An Experiment is a Product
In the Lean Startup Model, an experiment is more than just a theoretical inquiry; it is also the first product. And once successful, it allows the manager to get started with his or her campaign.
Take Kodak, for example. Mark Cook, its vice president, is trying to instill a culture of experimentation. He tries to push his team to first answer the following questions:
- Do consumers recognize that they have the problem you are trying to solve?
- If there was a solution, would they buy it?
- Would they buy it from us?
- Can we build a solution for that problem?
The common tendency of product development is to skip straight to the fourth question and build a solution before confirming that customers have the problem. Until you can figure out how to sell and make the product, it’s not worth spending any engineering time on it.
The Kodak team believed that an online “event album” would be a useful product for people who attend a wedding, conference, or another gathering and want to share photos from that event. So Cook led the group through a process of identifying risks and assumptions before building anything. The two main hypotheses were whether the customers would want to create the album in the first place and whether the event participants would upload photos to event albums created by their friends or colleagues.

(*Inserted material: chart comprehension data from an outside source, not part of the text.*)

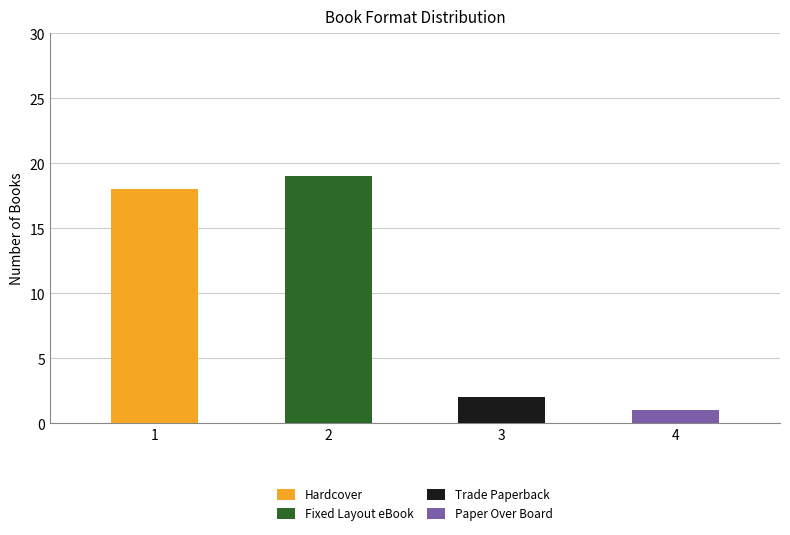

What is the average value?

10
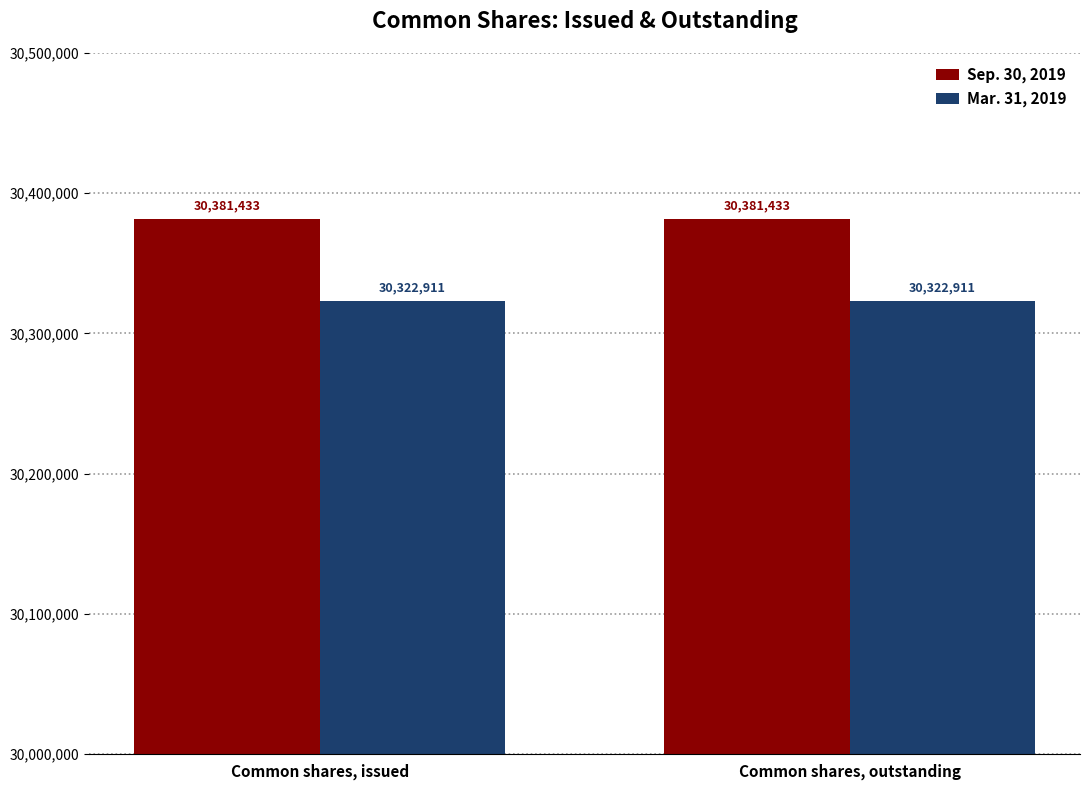

Is it true that Mar. 31, 2019 equals 6992289 at Common shares, outstanding?

False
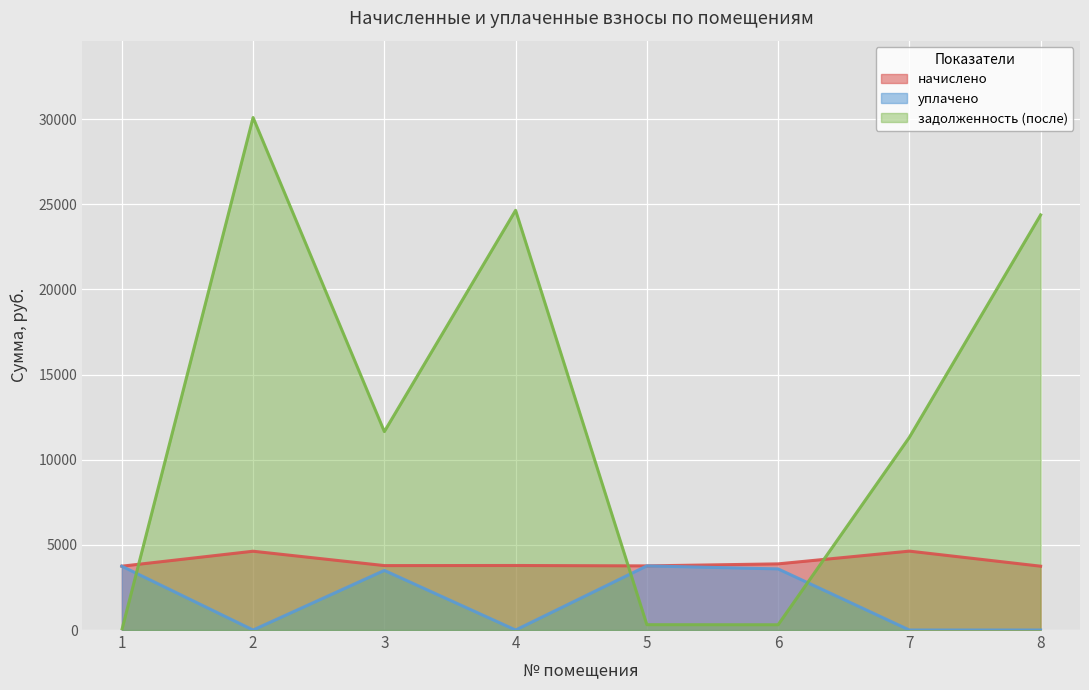

Which series has the widest spread of values?

задолженность (после)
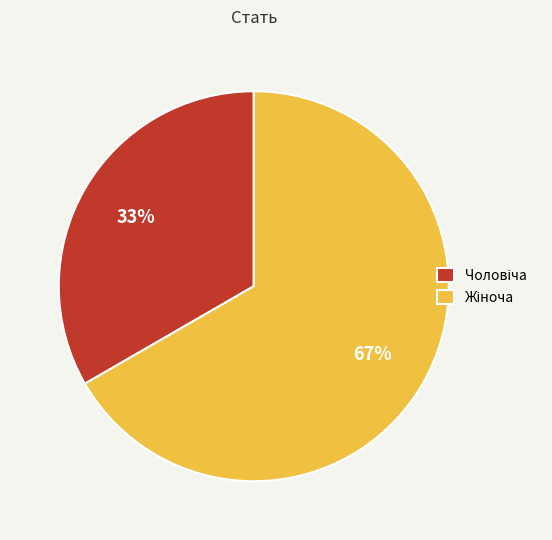

How many slices are in this pie chart?

2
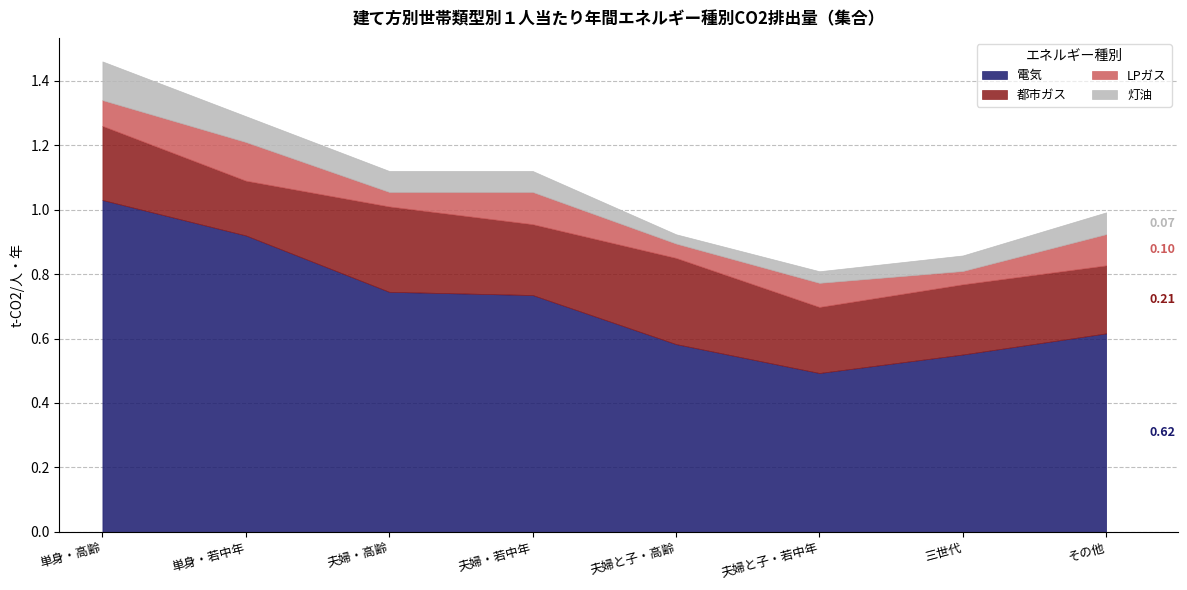

Between 単身・高齢 and 夫婦と子・高齢, which series saw the biggest shift?

電気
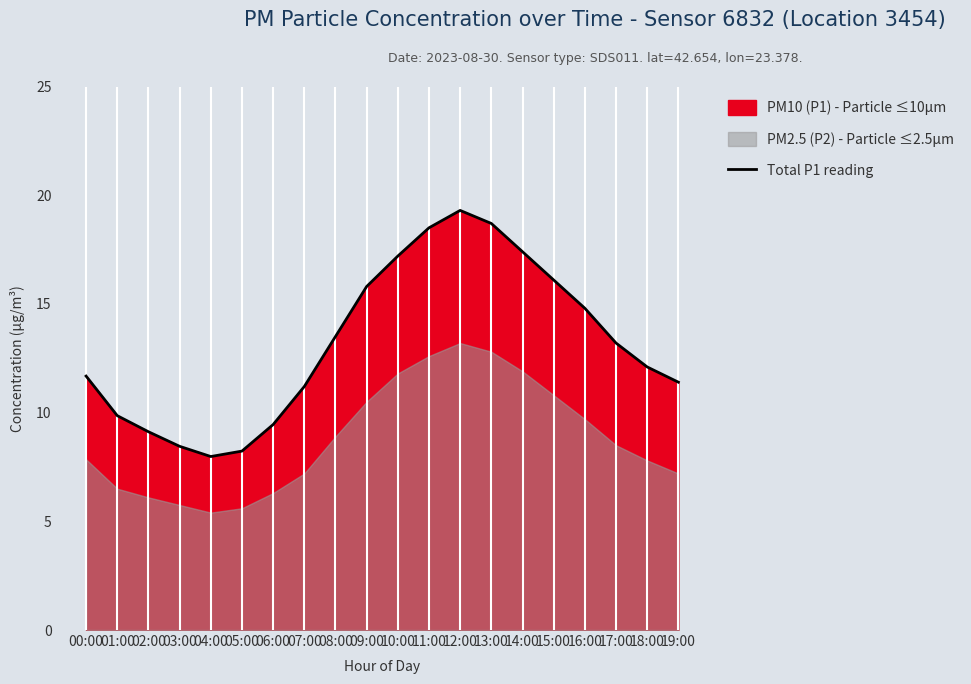

What is the difference between the values at 07:00 and 17:00?

2.0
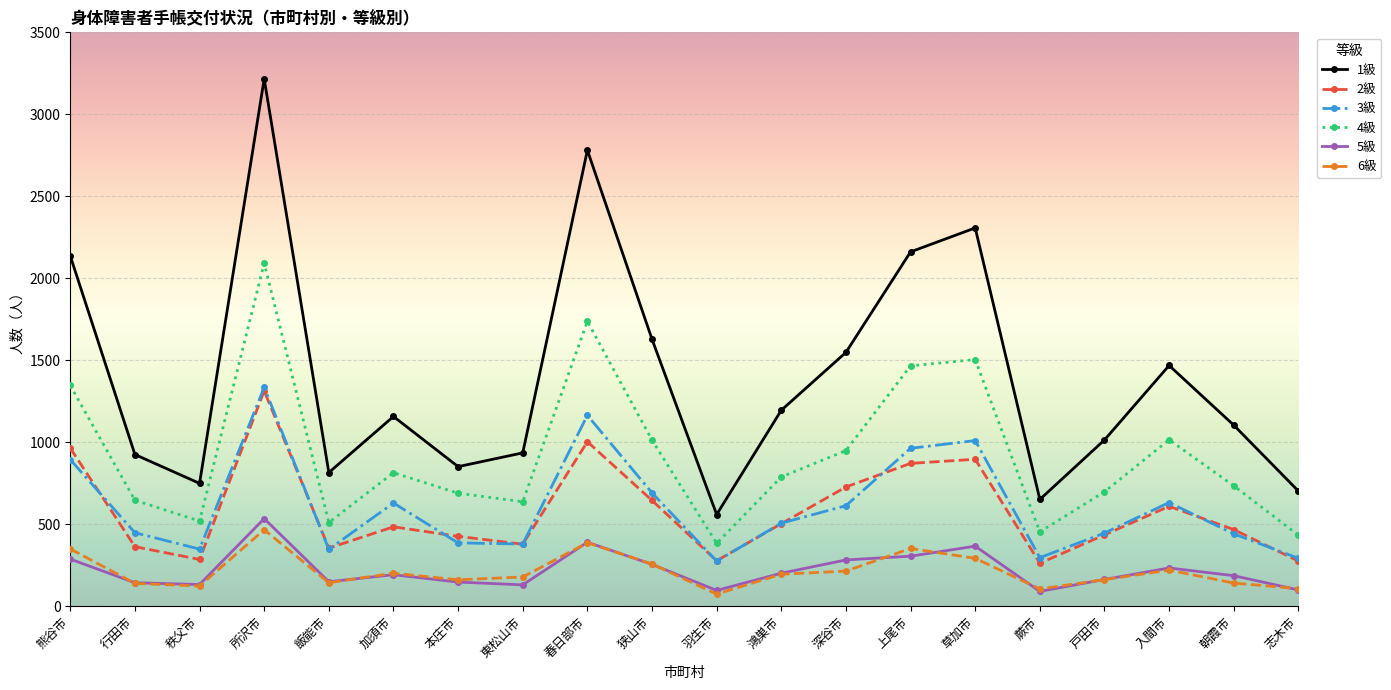

What is the label of the 14th point from the left?

上尾市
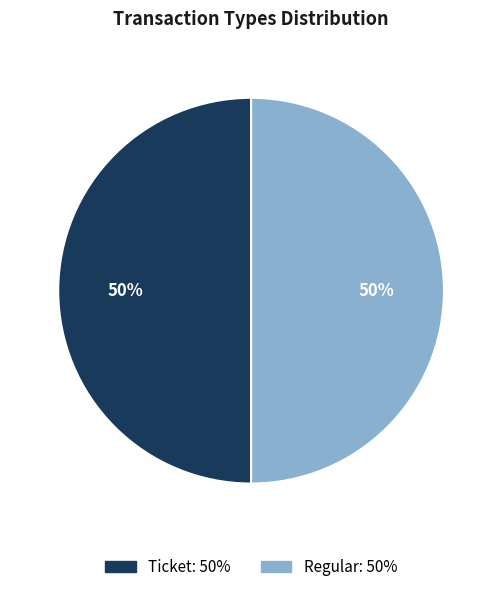

Is it true that Regular is 50% of the pie?

True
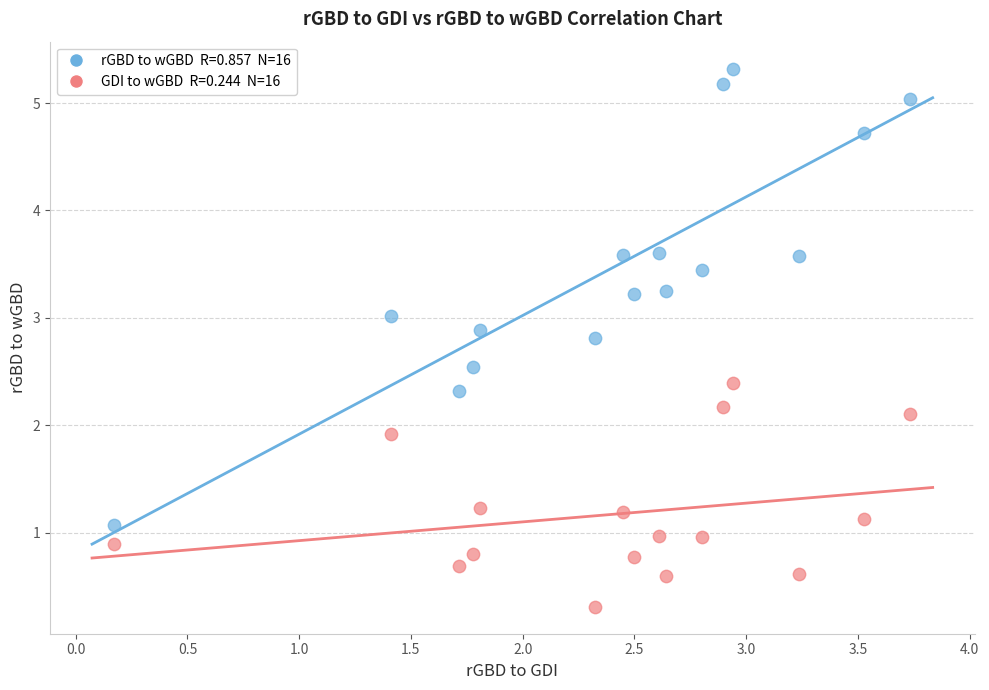

Across all data points, what is the range of X values (max minus min)?

3.6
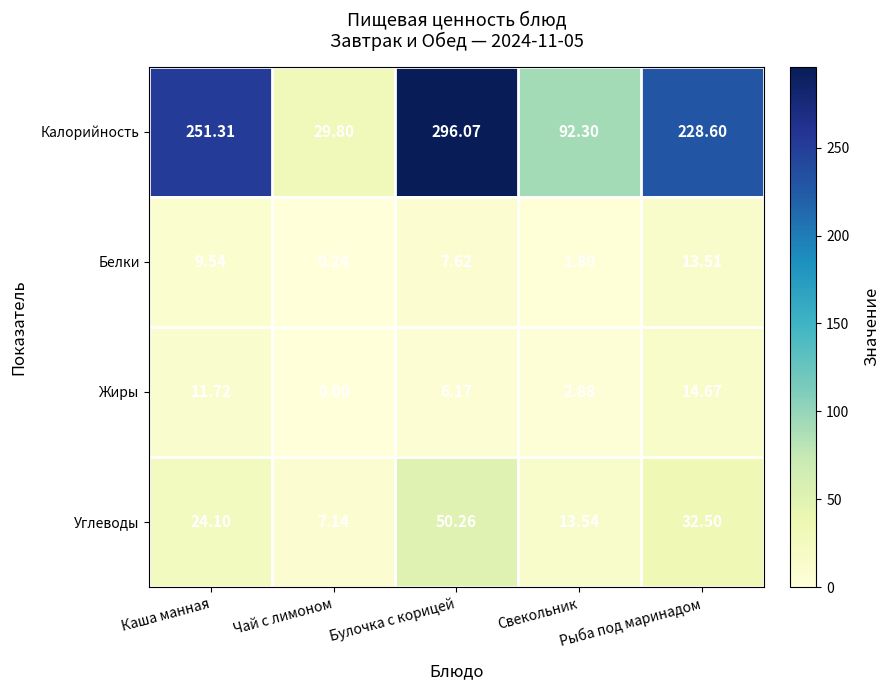

Which series has the largest total across all categories?

Калорийность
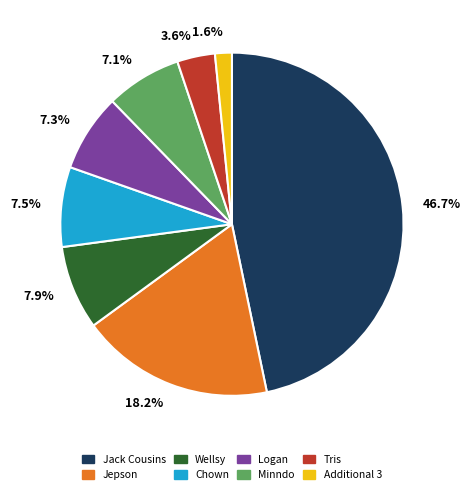

What portion of the pie excludes Minndo?

92.9%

The first thing the team built was a simple prototype of the event album. It lacked many features but did the job of allowing customers to use that prototype. The team received a lot of complaints about missing features and other negative results that demoralized the team. Cook, on the other hand, saw it as a success — this initial, flawed product showed that users did have the desire to create event albums. This was extremely valuable information.Through a beta launch, the team continued to learn and iterate. For example, a major discovery they made was that the users wanted to arrange the order of pictures before they would invite others to contribute. All of this work needed to be done before launching a marketing campaign; it yielded better results. As Cook says, “Success is not delivering a feature; success is learning how to solve the customer’s problem.”